The petitioner was confronted on cross-examination by Tina Swanson with numerous inconsistencies in the history of the accident he provided to numerous medical treatment providers. Petitioner’s testimony was severely impeached. The petitioner testified that prior to the March 2, 2005 accident he had been working regularly and physically was in good condition. However, a medical record was submitted at trial from January 2005 which read that the petitioner had not been working for the previous 18 months secondary to a boating accident seven years prior.

The petitioner also had a prior workers’ compensation award for 30% loss of use of his left arm. A certified copy of the Commission’s award record was introduced at trial and placed in the record. Respondent, therefore, was due a credit equal to 30% loss of use of the left arm in this matter. Per stipulation, Respondent was also due an 8(j) credit in the amount of $11,355.20.

Petitioner was seeking 139 weeks or $146,226.61 in additional TTD benefits as well as future Section 8(a) medical for surgery to the right knee.

Prior to trial Respondent offered petitioner settlement of 5% loss of a leg on a disputed basis but this offer was rejected and the case proceeded to arbitration on October 24, 2007.

Decision of Arbitrator Neal:

Respondent submitted a proposed finding of no accident or causal connection with regards to the alleged right knee claim. There was a dispute regarding temporary total disability due to petitioner. Respondent had paid $30,507.71 in TTD benefits for the left shoulder but did not pay benefits relating to the alleged knee injury.

Arbitrator Neal signed off on Respondent’s proposed finding in full, finding there was no accident to the petitioner’s right knee. Accordingly there was also no causal connection regarding the right knee and therefore petitioner was entitled to no further TTD benefits and no Section 8(a) medical for treatment to his right knee.

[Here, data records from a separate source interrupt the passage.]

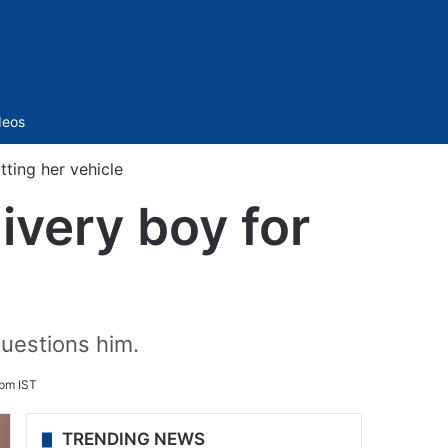
Sidebar
deos
ting her vehicle
ivery boy for
questions him.
pm IST
TRENDING NEWS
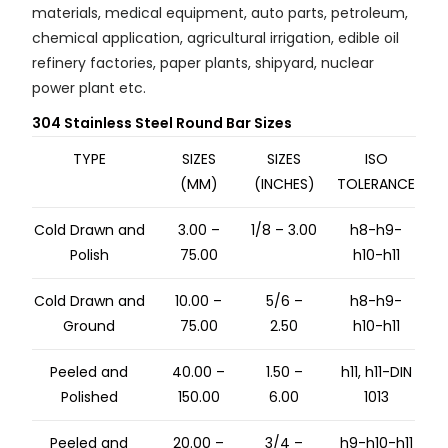
materials, medical equipment, auto parts, petroleum,
chemical application, agricultural irrigation, edible oil
refinery factories, paper plants, shipyard, nuclear
power plant etc.
304 Stainless Steel Round Bar Sizes
TYPE
SIZES
SIZES
ISO
(MM)
(INCHES)
TOLERANCE
Cold Drawn and
3.00 –
1/8 – 3.00
h8-h9-
Polish
75.00
h10-h11
Cold Drawn and
10.00 –
5/6 –
h8-h9-
Ground
75.00
2.50
h10-h11
Peeled and
40.00 –
1.50 –
h11, h11-DIN
Polished
150.00
6.00
1013
Peeled and
20.00 –
3/4 –
h9-h10-h11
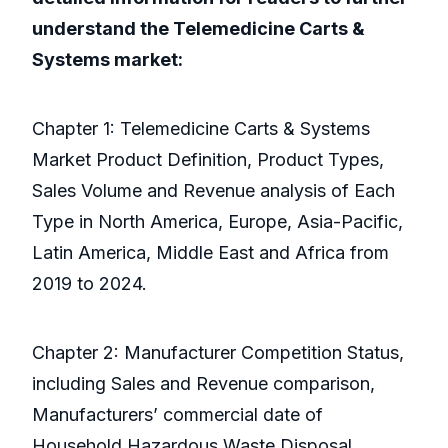
understand the Telemedicine Carts &
Systems market:
Chapter 1: Telemedicine Carts & Systems
Market Product Definition, Product Types,
Sales Volume and Revenue analysis of Each
Type in North America, Europe, Asia-Pacific,
Latin America, Middle East and Africa from
2019 to 2024.
Chapter 2: Manufacturer Competition Status,
including Sales and Revenue comparison,
Manufacturers’ commercial date of
Household Hazardous Waste Disposal,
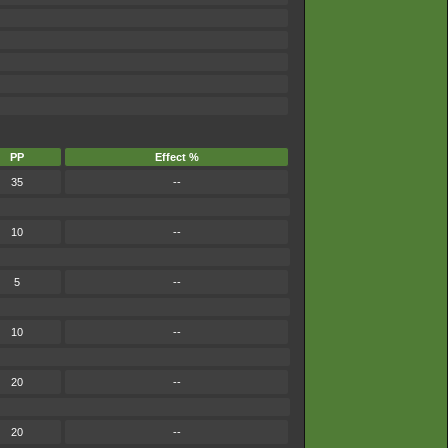
PP
Effect %
35
--
10
--
5
--
10
--
20
--
20
--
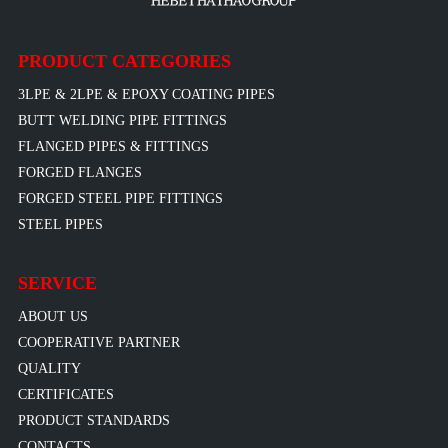
PRODUCT CATEGORIES
3LPE & 2LPE & EPOXY COATING PIPES
BUTT WELDING PIPE FITTINGS
FLANGED PIPES & FITTINGS
FORGED FLANGES
FORGED STEEL PIPE FITTINGS
STEEL PIPES
SERVICE
ABOUT US
COOPERATIVE PARTNER
QUALITY
CERTIFICATES
PRODUCT STANDARDS
CONTACTS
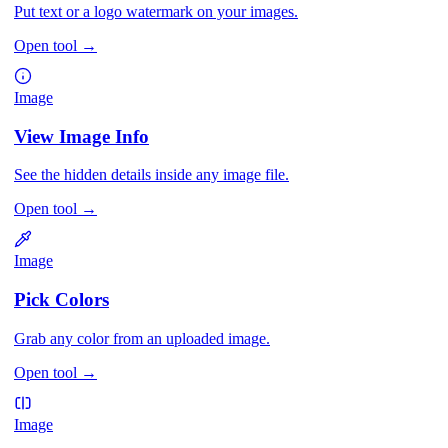
Put text or a logo watermark on your images.
Open tool
→
Image
View Image Info
See the hidden details inside any image file.
Open tool
→
Image
Pick Colors
Grab any color from an uploaded image.
Open tool
→
Image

This denial resulted in a savings of $146,226.61 in past TTD and estimated future surgical costs of $25,000. There were also further savings of $8,415.92 in post-surgery TTD (assuming 8 weeks until the petitioner would be at MMI and returned to work full duty), and a permanency award of 25% of a leg or $28,393.50. Therefore the estimated savings total $208,036.03.

Respondent stipulated that there was $871.00 due for Section 8(a) medical relating to treatment for the left shoulder. However, respondent was due an 8(j) credit in the amount of $11,335.20 so this was in effect a zero award.

Per our 8(j) credit, we will be seeking the balance of $10,464.00 from the petitioner.

Future Legal Strategy:

Document all work accidents immediately upon notification. In this case, Respondent’s accident form was prepared by the on-site safety manager which only indicated an injury to the left shoulder. Although the initial medical records were silent regarding an alleged right knee injury, this document, introduced into evidence, was likely persuasive since it was the first record made after the accident.

Furthermore, it is important to make sure you claim all of your 8(j) credit when applicable. An employer can claim an 8(j) credit for medical or disability benefits paid to the petitioner when they “wholly or partly” pay the premium or contribute to a union disability fund or group medical provider.